After a long delay, my Karma Go 4G LTE wireless hotspot finally arrived. I was bemused to open the envelope and find it packaged in a resealable plastic pouch not too different from the pouches my Soylent meal drink comes in. Had I purchased a batch of “Instant Karma”?
Happily, when I tore open the envelope, I found a nice bundle of everything I needed to get me started: the device itself, a nice heavy felt case for it, a custom USB connection cable, leaflets with legal information and quick-start instructions, and even a sheet of four Karma logo decals that I could put on something that might need decorating.
The instructions were simple enough, and the device actually seemed to be mostly charged already. Just in case, I plugged it in to power up for a while, while I examined the rest of the stuff.
The felt case is going to be nice to have. My first MiFi had a cloth case, but it wasn’t nearly this nice. I can tell this one will protect the hotspot well. I’m not sure what I might put the decals on, but I expect it will be nice to have them just in case I should decide I need them.
The custom USB cable has one of those “naked” plugs that fits into a standard USB slot without having the metal collar, though Karma notes that regular micro-USB cables can be used as well. As a nice touch, its ends are magnetic so they stick to each other when you have the cable wrapped up and stuck through the plastic clip that attaches to it. Karma has an instructional. video illustrating its use:
When I was ready, I powered on the device and prepared to connect. In honor of the essay I wrote all the way back in 2010 about using hotspots to retrofit cellular Internet connectivity to WiFi e-readers, I opted to connect my Kindle Touch to it first. Since the Karma uses a login screen, I was curious whether the Kindle would work. It turned out there was no problem; the Kindle’s built-in web browser noticed there was a login screen and popped it right up, just like it would at any Starbucks or other location with a captive portal. I was able to use the Kindle’s touch-sensitive screen to enter my username and password, and it passed me right on through.
On the login page, Karma prompted me to install its Android or iOS app. This I did, with my smartphone and tablet, and was fairly impressed by what I found. The Karma app monitors who’s logged into your hotspot, gives you an easy way to check your hotspot’s battery life, and also lets you track your data usage by day or hour.
When I ran Ookla’s Internet Speedtest app on my tablet, the Karma clocked in at about 18 MBPS downstream, 13 MBPS up. That’s better than my Brighthouse landline Internet, which measured 16 and 2, and it’s certainly fast enough to stream music or even video—something you just couldn’t do with a 3G MiFi.
The final test was to take it out and about to see how it worked in the field.
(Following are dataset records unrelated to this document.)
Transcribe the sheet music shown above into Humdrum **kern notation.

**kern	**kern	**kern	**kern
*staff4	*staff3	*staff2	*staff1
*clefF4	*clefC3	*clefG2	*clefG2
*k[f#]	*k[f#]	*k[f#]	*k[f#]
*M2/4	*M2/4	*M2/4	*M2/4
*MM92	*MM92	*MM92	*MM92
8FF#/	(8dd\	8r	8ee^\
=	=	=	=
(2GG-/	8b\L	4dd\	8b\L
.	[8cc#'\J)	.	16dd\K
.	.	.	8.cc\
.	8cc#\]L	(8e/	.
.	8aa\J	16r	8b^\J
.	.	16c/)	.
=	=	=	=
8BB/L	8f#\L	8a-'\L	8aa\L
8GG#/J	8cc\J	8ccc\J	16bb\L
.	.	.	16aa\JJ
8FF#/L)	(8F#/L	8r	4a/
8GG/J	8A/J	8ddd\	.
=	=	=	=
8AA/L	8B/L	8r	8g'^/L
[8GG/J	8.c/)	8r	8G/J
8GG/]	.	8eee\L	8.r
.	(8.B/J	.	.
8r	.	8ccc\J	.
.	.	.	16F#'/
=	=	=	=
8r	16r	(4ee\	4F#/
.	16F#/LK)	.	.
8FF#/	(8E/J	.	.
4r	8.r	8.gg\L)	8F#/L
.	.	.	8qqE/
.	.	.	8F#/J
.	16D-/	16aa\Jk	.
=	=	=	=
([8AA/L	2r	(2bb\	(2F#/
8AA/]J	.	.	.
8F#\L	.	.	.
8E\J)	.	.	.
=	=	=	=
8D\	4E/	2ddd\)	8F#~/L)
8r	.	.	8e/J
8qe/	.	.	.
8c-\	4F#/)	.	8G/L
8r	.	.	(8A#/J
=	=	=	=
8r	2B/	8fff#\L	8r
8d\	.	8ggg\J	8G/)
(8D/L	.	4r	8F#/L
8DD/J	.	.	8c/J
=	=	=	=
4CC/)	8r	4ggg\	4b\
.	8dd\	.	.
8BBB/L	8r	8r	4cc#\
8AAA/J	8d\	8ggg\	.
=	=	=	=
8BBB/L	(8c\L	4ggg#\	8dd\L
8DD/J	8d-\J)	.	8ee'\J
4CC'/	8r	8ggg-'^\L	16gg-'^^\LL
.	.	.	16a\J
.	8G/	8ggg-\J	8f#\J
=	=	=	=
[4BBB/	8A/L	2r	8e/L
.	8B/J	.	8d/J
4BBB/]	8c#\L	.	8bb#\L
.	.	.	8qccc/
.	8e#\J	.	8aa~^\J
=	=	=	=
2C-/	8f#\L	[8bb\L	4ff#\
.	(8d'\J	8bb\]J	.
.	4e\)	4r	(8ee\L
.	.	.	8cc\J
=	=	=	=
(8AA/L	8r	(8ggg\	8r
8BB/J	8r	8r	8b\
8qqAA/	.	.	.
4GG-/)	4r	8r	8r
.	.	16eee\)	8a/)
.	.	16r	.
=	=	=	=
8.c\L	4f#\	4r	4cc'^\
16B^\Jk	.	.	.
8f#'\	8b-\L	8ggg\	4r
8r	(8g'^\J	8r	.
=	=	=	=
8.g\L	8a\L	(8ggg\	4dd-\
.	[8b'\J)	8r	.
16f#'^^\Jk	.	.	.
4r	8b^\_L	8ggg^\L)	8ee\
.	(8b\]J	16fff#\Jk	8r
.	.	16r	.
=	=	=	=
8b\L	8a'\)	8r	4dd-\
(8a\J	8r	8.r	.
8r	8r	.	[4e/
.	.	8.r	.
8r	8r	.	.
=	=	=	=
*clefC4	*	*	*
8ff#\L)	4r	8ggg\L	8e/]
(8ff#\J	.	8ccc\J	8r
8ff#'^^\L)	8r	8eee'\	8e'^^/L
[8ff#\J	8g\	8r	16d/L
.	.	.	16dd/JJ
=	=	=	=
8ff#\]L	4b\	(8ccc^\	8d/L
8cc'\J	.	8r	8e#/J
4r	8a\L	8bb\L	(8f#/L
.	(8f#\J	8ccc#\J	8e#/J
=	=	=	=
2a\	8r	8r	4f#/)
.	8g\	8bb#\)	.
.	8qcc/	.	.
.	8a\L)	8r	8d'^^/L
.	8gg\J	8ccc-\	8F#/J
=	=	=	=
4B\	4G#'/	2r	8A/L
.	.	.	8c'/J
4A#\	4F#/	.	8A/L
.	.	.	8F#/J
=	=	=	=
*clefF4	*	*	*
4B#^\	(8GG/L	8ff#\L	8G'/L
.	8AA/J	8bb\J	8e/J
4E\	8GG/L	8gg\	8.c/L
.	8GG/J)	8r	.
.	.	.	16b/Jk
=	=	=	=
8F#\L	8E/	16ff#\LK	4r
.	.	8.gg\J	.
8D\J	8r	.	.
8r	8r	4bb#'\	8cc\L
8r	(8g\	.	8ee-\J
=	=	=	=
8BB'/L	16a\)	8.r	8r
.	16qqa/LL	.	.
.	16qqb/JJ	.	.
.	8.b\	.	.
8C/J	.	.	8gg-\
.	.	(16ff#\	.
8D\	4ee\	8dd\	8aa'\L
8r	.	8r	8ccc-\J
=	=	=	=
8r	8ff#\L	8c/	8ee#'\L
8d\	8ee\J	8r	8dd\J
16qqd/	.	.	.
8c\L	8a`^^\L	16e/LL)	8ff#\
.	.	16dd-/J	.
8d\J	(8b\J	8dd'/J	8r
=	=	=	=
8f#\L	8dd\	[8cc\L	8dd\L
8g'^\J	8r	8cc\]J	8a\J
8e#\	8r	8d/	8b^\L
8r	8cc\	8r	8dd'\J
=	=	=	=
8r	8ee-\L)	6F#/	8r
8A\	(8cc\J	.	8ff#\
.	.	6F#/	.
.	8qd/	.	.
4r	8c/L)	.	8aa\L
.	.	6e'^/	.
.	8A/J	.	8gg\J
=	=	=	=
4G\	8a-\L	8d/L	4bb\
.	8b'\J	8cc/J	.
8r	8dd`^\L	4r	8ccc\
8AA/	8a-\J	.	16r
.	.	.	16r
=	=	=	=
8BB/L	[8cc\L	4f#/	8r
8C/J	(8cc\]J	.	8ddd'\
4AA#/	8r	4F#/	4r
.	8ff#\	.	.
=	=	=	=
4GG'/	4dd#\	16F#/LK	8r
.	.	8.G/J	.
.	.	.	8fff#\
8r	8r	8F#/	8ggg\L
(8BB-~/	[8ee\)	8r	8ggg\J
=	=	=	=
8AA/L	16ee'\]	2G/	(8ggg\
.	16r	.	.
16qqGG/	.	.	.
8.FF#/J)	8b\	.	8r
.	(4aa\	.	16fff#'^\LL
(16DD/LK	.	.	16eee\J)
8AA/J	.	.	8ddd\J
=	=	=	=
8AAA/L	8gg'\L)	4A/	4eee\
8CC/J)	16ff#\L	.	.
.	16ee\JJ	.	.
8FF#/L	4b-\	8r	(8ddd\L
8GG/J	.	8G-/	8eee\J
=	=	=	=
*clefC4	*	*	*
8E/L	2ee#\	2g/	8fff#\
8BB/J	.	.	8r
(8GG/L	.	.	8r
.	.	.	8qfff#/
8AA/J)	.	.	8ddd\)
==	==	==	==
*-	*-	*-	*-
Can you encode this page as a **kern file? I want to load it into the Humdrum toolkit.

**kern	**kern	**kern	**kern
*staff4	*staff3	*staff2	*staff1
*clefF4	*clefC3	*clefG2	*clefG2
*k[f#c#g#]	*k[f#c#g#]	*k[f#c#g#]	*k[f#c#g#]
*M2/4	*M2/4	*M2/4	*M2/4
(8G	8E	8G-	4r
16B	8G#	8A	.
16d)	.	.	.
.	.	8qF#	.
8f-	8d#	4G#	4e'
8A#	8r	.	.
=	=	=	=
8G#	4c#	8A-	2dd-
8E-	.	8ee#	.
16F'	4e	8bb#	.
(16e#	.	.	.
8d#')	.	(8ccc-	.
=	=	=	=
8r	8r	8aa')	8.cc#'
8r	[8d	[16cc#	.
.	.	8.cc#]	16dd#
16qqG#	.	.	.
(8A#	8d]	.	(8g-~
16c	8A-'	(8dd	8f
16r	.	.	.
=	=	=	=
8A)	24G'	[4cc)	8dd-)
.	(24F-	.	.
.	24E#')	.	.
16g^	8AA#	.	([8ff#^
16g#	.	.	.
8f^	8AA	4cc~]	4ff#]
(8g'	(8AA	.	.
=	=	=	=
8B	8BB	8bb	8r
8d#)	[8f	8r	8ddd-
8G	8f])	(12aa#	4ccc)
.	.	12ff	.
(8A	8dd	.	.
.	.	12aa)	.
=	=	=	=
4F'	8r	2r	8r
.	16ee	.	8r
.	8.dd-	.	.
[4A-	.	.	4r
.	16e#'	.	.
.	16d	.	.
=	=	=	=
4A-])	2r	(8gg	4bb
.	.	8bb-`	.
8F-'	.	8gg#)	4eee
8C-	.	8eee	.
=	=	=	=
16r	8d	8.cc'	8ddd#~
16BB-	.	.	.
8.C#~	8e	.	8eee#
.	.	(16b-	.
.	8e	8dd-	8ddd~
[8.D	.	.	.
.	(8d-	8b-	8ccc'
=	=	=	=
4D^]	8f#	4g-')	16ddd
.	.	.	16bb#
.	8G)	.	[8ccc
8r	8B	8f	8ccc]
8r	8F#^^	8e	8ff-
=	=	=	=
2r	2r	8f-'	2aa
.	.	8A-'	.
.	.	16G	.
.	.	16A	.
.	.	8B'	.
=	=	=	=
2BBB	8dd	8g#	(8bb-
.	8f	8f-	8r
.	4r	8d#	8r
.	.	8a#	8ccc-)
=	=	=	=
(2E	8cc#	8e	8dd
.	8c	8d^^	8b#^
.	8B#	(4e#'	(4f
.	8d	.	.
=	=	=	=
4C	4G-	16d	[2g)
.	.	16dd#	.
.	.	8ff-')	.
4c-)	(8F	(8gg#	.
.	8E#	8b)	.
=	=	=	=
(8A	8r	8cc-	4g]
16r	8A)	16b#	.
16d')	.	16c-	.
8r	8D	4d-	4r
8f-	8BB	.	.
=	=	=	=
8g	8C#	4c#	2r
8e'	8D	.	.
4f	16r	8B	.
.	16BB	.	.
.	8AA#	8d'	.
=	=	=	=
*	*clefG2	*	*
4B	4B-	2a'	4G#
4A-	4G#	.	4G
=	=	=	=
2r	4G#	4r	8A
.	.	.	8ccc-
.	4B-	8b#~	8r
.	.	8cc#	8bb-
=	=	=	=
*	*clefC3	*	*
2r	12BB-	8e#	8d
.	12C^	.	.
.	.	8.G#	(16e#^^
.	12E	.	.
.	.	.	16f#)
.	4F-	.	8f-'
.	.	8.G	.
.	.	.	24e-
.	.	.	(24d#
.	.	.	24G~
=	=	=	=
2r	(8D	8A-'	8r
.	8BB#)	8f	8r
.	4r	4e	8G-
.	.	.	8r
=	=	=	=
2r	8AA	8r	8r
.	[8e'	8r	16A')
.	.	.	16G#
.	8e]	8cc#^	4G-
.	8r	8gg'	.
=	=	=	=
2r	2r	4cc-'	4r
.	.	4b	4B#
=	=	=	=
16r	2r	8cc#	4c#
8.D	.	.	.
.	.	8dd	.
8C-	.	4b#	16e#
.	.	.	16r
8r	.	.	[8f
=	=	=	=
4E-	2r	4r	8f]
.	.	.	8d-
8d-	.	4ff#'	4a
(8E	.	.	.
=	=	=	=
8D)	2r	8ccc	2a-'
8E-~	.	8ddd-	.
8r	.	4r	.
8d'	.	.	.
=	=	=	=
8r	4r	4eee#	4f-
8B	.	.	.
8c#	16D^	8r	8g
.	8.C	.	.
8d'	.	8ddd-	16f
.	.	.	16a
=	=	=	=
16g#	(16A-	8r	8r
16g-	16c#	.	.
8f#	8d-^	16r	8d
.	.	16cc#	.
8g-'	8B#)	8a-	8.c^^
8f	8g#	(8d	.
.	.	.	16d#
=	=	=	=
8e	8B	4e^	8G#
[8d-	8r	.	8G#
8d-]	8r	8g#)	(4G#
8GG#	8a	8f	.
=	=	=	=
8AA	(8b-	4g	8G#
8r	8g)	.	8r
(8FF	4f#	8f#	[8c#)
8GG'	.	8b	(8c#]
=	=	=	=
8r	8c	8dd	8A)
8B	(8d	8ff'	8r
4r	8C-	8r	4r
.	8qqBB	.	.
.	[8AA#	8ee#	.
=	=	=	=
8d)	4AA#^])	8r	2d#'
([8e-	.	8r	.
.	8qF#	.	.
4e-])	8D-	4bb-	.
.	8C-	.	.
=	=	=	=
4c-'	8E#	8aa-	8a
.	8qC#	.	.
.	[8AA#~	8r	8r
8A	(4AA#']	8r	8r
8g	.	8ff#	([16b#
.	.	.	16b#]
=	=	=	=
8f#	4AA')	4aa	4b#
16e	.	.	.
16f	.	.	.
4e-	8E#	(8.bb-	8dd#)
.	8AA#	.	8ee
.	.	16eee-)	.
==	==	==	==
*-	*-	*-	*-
This I did on a quick trip down to the local drugstore. It kept my tablet hooked up all the way, and I was able to play Ingress without noticing any significant latency or speed-related issues.
Of course, this all happens when I’m using the Karma by myself. One of the big features of the Karma service is that any Karma member can use your hotspot simply by logging into their own Karma account through it, and any non-member can sign up instantly and get 100 megabytes free. It doesn’t cost you data—they use from their own allotment—but it may slow your data rate down if they use it for heavy downloading or streaming. But then, at 18/13 megabits per second, it’s possible you might not even notice. Plus, if someone signs up through your device, you’ll get an extra 100 megabytes of data added onto your account.
That being the case, you have a relatively limited range of network names you can switch your device to. It starts out as “Karma WiFi,” but you can change it to “[First Name]’s Karma,” “Free Karma by [First Name],” or “Free WiFi by Karma,” from the dashboard of your Karma account, where “[First Name]” is the first name associated with your account.
Possibly the more serious issue is that, as an open-to-the-public hotspot, it doesn’t use the sort of encryption you will find in a hotspot where you have to connect with a password. Of course, most web sites that handle sensitive information these days encrypt their connections so they can be used safely even over a public network, but anything sent in the clear could be sniffed. If you want to make sure your data is completely private, you’ll need to use a VPN service—but then, this is true for any public WiFi hotspot that doesn’t have a password, so it’s not as if your information is any less secure than in a Starbucks.
It seems like a reasonable tradeoff for 4G pay-as-you-go, no-contract-required Internet at reasonable rates. Karma’s rates start at $14 for 1 GB, then go up to $59 for 5 GB (that’s $12 each) or $99 for 10 GB ($10 each). They offered a promotion where people could buy 10 GB and get 10 GB more free, so I should be set for a good long while. (Plus, since I get $10 credit each time someone uses my affiliate referral link to save $10 on their own Karma. I’m not going to be paying for mobile Internet service for quite some time even after I use that up.) The funny thing is, that’s actually considerably cheaper than data on my Republic Wireless smartphone plan, which is $15 per gig. So I can simply keep my phone’s WiFi hooked to my Karma hotspot and save some money.
Anyway, I’m happy with my new Karma Go, and I can tell it will be really useful for mobile Internet connectivity.